Electroweak scale seesaw and heavy Dirac neutrino signals at LHC

TL;DR

This paper demonstrates that electroweak scale quasi-Dirac heavy neutrinos, both singlets and triplets, can be detected at the LHC with relatively low luminosity, challenging previous assumptions about their observability.

Contribution

It introduces a mechanism for low-scale seesaw models with quasi-Dirac neutrinos and analyzes their potential signals at the LHC, including novel final states.

Findings

Heavy Dirac neutrino singlets (~100 GeV) observable at 5 sigma with 13 fb^-1

Heavy neutrino triplets (~300 GeV) detectable with 1.5 fb^-1

New three-lepton final state enhances detection prospects

Abstract

Models of type I seesaw can be implemented at the electroweak scale in a natural way provided that the heavy neutrino singlets are quasi-Dirac particles. In such case, their contribution to light neutrino masses has the suppression of a small lepton number violating parameter, so that light neutrino masses can arise naturally even if the seesaw scale is low and the heavy neutrino mixing is large. We implement the same mechanism with fermionic triplets in type III seesaw, deriving the interactions of the new quasi-Dirac neutrinos and heavy charged leptons with the SM fermions.

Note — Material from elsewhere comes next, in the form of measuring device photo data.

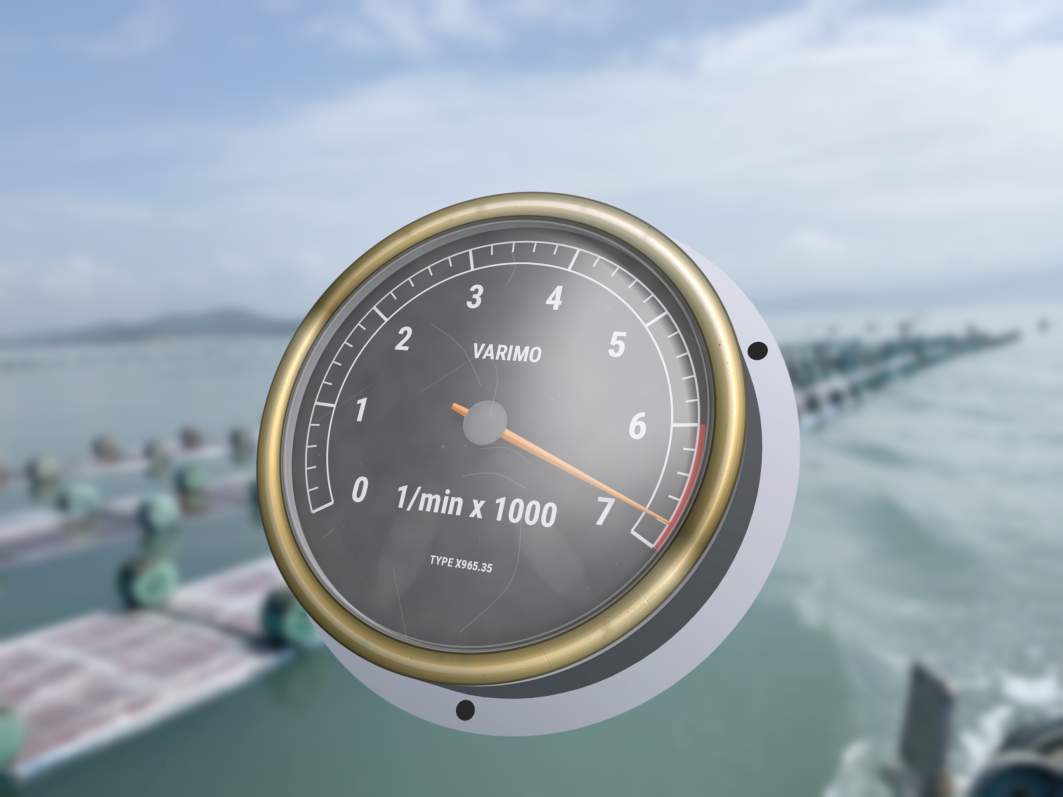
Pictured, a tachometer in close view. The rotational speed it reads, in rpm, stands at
6800 rpm
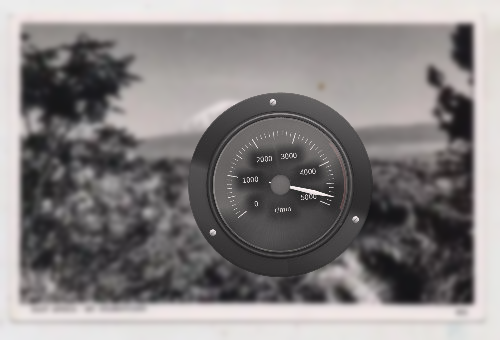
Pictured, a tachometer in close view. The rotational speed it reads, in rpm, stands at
4800 rpm
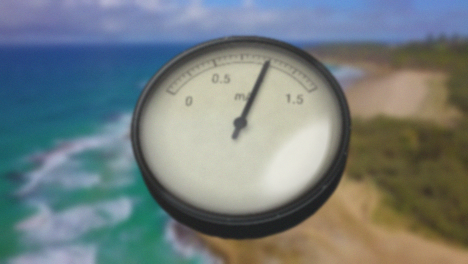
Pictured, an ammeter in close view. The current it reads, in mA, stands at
1 mA
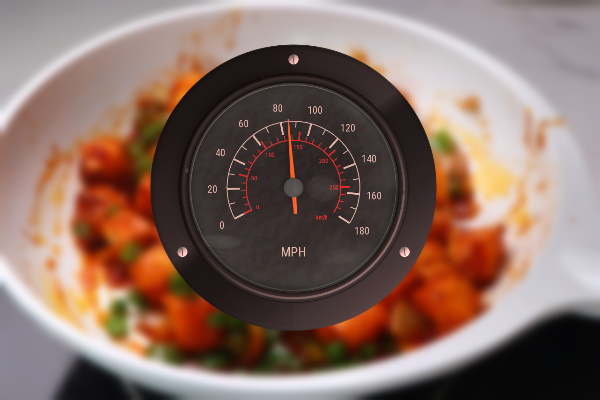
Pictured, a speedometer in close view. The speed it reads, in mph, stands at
85 mph
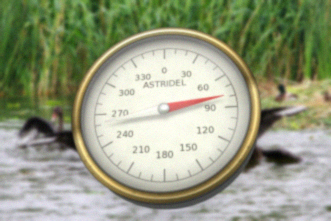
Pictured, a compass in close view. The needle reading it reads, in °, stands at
80 °
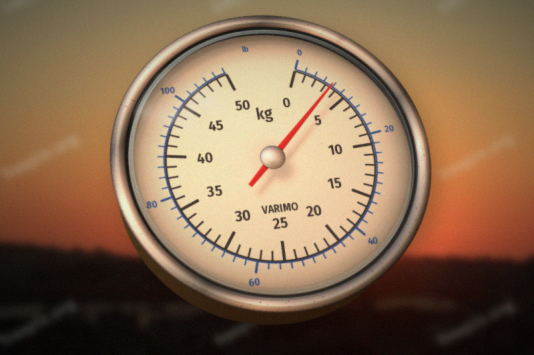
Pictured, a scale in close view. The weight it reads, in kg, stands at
3.5 kg
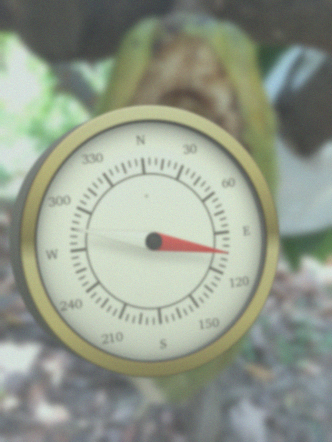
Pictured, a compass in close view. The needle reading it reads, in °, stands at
105 °
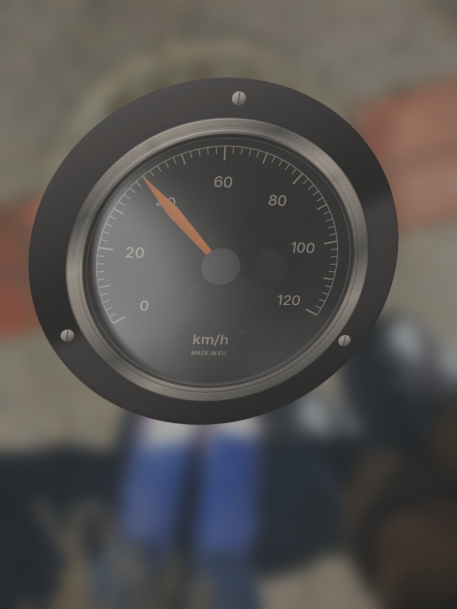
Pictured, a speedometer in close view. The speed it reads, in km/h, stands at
40 km/h
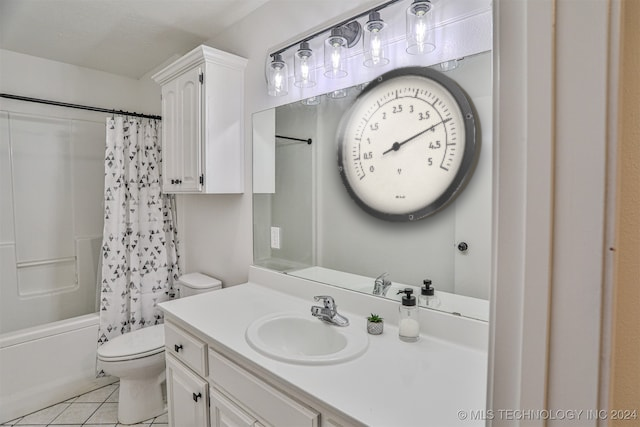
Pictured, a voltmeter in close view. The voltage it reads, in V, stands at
4 V
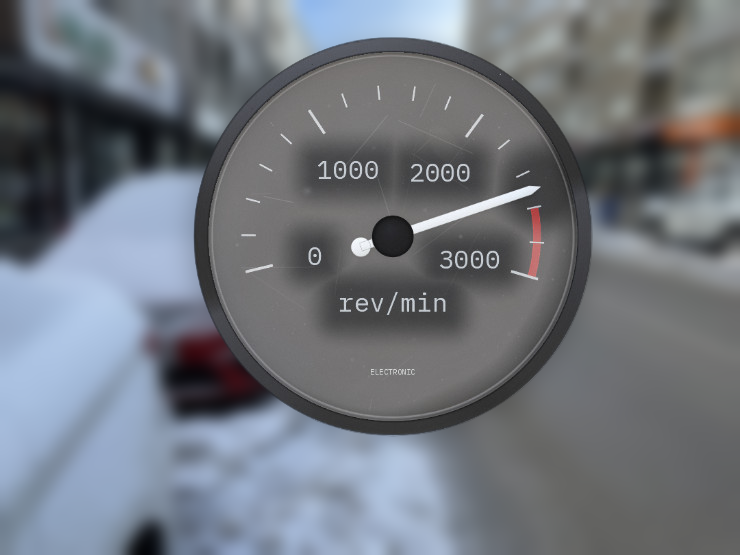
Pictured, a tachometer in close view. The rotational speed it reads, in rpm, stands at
2500 rpm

We then study the observability of heavy Dirac neutrino singlets (seesaw I) and triplets (seesaw III) at LHC. Contrarily to common wisdom, we find that heavy Dirac neutrino singlets with a mass around 100 GeV are observable at the 5 sigma level with a luminosity of 13 fb^-1. Indeed, in the final state with three charged leptons l+- l+- l-+, not previously considered, Dirac neutrino signals can be relatively large and backgrounds are small. In the triplet case, heavy neutrinos can be discovered with a luminosity of 1.5 fb^-1 for a mass of 300 GeV in the same channel.